The first route is by injection into the penis. The common brand name for this medicine is Caverject or alprostadil (generic). This medication also comes in various strengths as the pills do. A lot of patients do not like this option for obvious reasons. It does require the injection of the medicine into the base of the penis. The medication is dispensed in a small vial with a needle, or in a syringe that is already loaded. The first injection, or the trial run, must be performed at the urologist's office under direct supervision. This is done to assure that the patient understands the techniques involved in the administration, and to make sure the patient does not develop a prolonged, painful erection known as "priapism."
The newer preparations are pre-loaded which makes the procedure much easier. The patient either dials the wheel on the pre-loaded device or draws up the necessary amount into the syringe. An alcohol swab is then used to clean the base of the penis (the area away from the tip). The injection must occur on the side of the penis as well. Care is taken to avoid any large veins on the surface of the skin of the penis. After the injection, pressure can be applied with the patient's finger to make sure the bleeding has stopped. There is usually little bleeding involved with the injection.

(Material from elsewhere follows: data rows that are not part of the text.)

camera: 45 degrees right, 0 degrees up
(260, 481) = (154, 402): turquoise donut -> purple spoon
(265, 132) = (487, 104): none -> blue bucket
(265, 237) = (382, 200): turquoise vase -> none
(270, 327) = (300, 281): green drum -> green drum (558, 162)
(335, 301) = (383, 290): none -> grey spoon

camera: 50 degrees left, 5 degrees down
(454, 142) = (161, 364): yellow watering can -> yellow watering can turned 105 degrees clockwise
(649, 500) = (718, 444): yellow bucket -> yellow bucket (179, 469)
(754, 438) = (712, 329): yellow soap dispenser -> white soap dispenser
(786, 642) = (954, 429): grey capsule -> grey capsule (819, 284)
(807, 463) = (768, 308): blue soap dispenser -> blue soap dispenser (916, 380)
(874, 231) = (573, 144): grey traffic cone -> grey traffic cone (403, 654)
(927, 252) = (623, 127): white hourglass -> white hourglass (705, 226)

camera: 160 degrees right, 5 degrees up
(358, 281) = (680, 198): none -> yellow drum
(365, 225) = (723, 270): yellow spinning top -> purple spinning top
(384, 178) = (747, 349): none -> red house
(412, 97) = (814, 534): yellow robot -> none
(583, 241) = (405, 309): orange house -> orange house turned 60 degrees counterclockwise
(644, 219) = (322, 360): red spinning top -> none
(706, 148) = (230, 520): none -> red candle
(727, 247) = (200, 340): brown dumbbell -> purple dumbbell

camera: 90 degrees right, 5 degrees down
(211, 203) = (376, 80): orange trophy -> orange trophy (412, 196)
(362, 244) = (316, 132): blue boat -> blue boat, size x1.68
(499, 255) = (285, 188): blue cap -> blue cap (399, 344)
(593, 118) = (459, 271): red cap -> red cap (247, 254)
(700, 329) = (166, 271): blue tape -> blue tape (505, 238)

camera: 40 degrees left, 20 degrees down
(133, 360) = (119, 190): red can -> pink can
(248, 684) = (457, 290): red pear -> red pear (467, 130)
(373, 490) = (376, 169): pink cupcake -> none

Once the injection is given, manual manipulation (similar to masturbation) of the penis must be performed to massage the medication throughout the penis. This process may take fifteen to twenty minutes before signs of an erection occur. Once the erection is firm enough, the patient can engage in sexual activity.
After orgasm and ejaculation, the body releases chemicals that cause the penis to be soft. Even in the setting of recent injection, this may cause the penis to soften. In some patients, one injection may allow several episodes of sexual activity in a single session; however, this depends on the patient's baseline erectile dysfunction. Patients should not use more than one injection per twenty-four hour period.
A downside to this treatment for ED is that the administration or injection may break up the flow of the sexual encounter. For example, the couple may be in the middle of foreplay, and the man must then stop to inject. This can sometimes be overcome with injection prior to foreplay.